Reese, “Altı aylık bebekler, bir önceki gün veya haftada olanları zihninde canlandırabiliyor” diyerek bu durumun önemine dikkat çekiyor.
Erken Yaşlarda Sınırlı Hatırlamanın Nedenleri
Bazı ebeveynler, çocuklarına “temel anılar” oluşturmak için ayrıntılı tatiller planlarken, erken çocukluk anılarının aslında oldukça sıradan olabileceği ortaya çıkıyor. Reese, “Ebeveynlerin asla ayrıntılı bir şekilde anlatmayı düşünmeyeceği anılar hatırlanabiliyor” ifadelerini kullanıyor.

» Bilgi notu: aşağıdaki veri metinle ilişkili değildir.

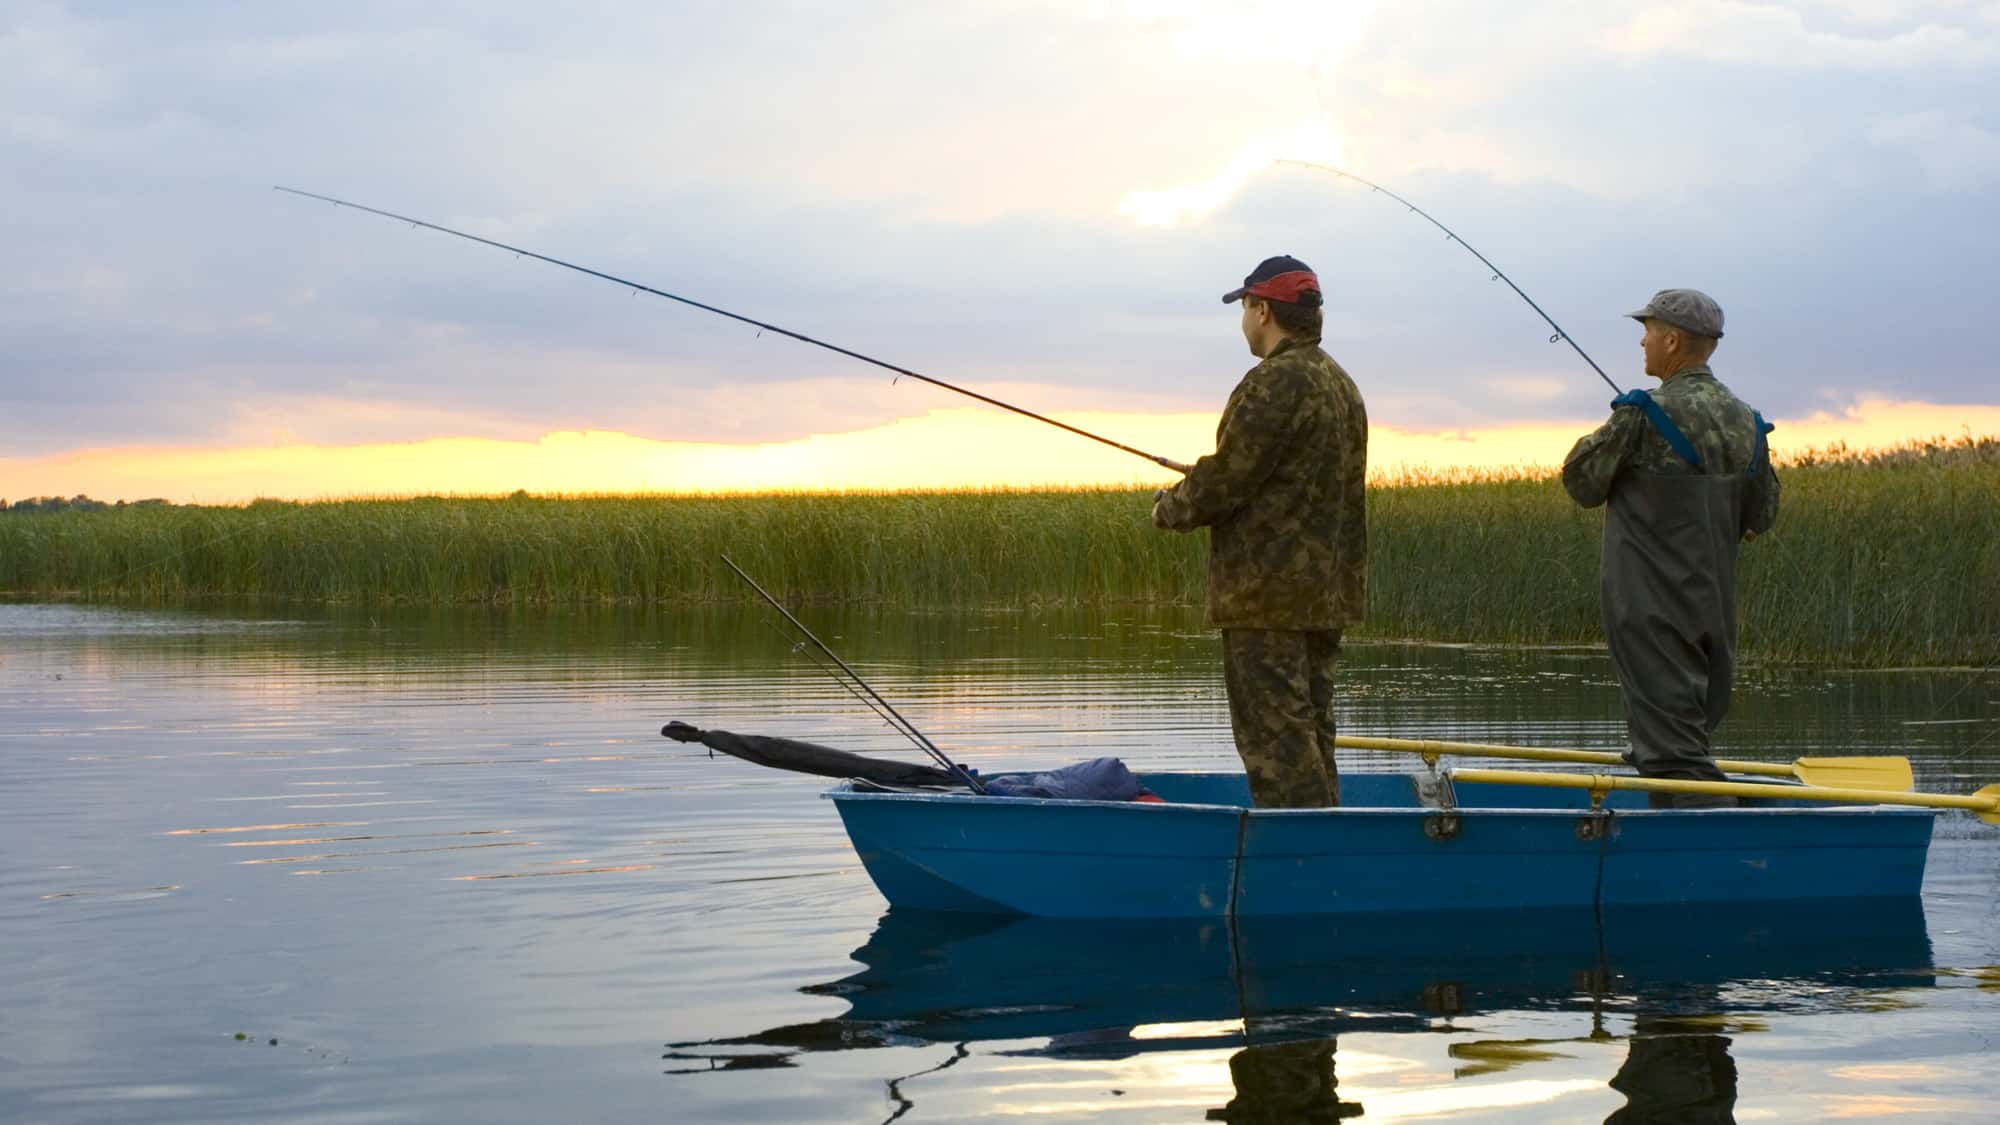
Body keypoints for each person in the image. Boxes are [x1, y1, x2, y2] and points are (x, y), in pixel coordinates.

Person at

Hafıza uzmanları, dilin bebeklik amnezisinde nasıl bir rol oynadığı konusunda hâlâ tartışıyor. Erken yaşlarda anıları hatırlamanın sınırlı olmasının nedenlerinden biri, bu deneyimlerin kelimelere dökülememesi olabilir. Ancak yapılan araştırmalar, dilin ötesinde başka faktörlerin de rol oynadığını gösteriyor.

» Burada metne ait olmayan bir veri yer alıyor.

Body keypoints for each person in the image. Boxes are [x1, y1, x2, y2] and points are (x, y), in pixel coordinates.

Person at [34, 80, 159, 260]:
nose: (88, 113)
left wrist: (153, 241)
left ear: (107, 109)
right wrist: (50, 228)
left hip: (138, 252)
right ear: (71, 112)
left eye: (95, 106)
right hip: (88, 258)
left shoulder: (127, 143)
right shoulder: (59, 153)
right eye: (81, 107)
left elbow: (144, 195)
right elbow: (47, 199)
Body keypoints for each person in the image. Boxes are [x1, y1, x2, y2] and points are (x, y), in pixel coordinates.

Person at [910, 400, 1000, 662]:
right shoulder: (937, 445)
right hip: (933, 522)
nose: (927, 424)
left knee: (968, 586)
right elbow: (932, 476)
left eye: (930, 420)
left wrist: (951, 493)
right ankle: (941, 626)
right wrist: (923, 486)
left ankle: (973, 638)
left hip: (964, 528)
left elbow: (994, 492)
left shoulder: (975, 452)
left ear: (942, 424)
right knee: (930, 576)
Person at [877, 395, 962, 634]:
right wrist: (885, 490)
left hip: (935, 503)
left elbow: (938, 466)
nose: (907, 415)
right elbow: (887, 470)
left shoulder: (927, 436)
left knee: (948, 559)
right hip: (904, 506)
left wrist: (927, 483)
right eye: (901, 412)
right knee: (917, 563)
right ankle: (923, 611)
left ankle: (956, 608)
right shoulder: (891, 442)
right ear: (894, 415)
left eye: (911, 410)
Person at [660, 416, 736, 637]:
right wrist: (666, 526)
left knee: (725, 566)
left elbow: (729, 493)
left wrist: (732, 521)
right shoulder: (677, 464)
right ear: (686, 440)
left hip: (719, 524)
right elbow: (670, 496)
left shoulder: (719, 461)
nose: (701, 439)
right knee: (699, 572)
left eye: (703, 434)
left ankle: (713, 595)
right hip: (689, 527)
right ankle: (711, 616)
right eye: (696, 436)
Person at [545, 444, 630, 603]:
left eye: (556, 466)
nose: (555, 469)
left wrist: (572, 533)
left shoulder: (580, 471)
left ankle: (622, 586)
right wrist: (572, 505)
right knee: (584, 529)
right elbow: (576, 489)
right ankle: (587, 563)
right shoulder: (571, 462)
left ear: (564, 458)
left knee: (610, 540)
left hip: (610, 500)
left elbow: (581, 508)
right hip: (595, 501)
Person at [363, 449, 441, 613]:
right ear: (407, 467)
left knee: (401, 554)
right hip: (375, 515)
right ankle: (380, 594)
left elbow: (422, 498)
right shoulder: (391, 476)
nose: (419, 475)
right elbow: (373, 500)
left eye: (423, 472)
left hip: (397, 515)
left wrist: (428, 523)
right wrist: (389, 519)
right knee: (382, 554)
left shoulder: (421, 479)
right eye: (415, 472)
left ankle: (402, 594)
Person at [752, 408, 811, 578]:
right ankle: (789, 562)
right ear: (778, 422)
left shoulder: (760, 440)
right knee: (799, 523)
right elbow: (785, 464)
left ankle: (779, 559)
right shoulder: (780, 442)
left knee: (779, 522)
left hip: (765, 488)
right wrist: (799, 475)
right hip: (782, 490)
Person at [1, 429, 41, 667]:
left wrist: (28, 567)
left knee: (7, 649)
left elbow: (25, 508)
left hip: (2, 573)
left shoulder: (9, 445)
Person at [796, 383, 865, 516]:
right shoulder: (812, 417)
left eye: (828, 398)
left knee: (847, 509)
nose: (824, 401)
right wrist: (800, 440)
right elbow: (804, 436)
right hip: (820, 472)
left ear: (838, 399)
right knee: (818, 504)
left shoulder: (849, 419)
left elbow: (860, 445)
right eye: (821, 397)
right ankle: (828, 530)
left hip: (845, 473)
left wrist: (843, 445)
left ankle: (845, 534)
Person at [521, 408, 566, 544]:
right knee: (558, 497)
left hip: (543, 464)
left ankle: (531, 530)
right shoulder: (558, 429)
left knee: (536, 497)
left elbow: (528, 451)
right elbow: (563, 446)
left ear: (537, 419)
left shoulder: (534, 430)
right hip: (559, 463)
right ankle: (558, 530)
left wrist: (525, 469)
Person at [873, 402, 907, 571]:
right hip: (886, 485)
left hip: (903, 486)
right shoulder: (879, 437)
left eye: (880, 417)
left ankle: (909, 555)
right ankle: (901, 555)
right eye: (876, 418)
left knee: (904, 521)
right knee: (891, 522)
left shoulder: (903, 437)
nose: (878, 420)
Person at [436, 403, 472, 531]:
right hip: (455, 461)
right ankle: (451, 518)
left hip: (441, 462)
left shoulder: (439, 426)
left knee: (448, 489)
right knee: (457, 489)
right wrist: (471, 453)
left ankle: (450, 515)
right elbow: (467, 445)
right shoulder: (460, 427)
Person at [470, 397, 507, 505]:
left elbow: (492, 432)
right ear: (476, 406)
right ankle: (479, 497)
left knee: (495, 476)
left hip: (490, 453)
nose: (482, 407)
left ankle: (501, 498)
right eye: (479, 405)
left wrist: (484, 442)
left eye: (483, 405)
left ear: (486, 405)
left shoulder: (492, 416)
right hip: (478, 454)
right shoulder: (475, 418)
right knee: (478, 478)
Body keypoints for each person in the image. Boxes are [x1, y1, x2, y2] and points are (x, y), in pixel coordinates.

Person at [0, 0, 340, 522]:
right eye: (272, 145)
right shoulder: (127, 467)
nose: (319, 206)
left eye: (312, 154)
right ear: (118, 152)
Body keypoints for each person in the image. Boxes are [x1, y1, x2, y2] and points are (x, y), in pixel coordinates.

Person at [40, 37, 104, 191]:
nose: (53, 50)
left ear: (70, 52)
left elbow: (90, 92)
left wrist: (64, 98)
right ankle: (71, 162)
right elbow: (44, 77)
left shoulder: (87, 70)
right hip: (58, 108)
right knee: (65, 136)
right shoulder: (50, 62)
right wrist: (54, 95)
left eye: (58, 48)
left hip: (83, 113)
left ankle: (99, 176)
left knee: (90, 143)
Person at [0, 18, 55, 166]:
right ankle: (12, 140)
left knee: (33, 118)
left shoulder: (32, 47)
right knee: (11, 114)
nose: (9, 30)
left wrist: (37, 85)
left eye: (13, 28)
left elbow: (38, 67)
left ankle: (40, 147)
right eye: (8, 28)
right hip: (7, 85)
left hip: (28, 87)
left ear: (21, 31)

İlk Adımlarınızı Hatırlıyor Musunuz?
Bazı bireyler, bebek arabasında gezdirildiklerini veya ilk adımlarını attıklarını hatırladıklarını iddia ediyor. Ancak 2018’de yapılan bir ankette, insanların yüzde 39’u ilk anılarının iki yaşından daha erken bir döneme ait olduğunu belirtiyor. Araştırmalar, bu erken anıların büyük ihtimalle fotoğraflara veya aile hikâyelerine dayalı uydurulmuş anılar olduğunu öne sürüyor.
Ünlü gelişim psikologu Jean Piaget, iki yaşındayken dadısının bir adamın kendisini kaçırmasını engellediğini hatırladığını söylemişti. Ancak yıllar sonra, dadısı bu hikâyenin tamamen uydurma olduğunu itiraf etti.
Hatırlanamayan Anılar Yetişkinlikte İnşa Edilen Anıların Temelini Oluşturabilir
Peki, ilk doğum günü, ilk adımlar, ilk deniz tatili gibi deneyimler gerçekten beynimizde bir yerde saklıysa, neden bu anılara bilinçli olarak erişemiyoruz? Psikologlar, unutmanın bazen uyum sağlamak için faydalı olabileceğini ifade ediyor. Ancak, yedi yaşından önce oluşan anıların, yetişkinlikte oluşanlara kıyasla neden daha hızlı silindiği tam olarak bilinmiyor.
Alberini, erken yaşta hatırlanmayan anıların, yetişkinlikte inşa edilen anıların temelini oluşturabileceğini öne sürüyor. Tıpkı bir evin temelleri gibi, görünmez olabilirler ama varlıkları hayati önemdedir.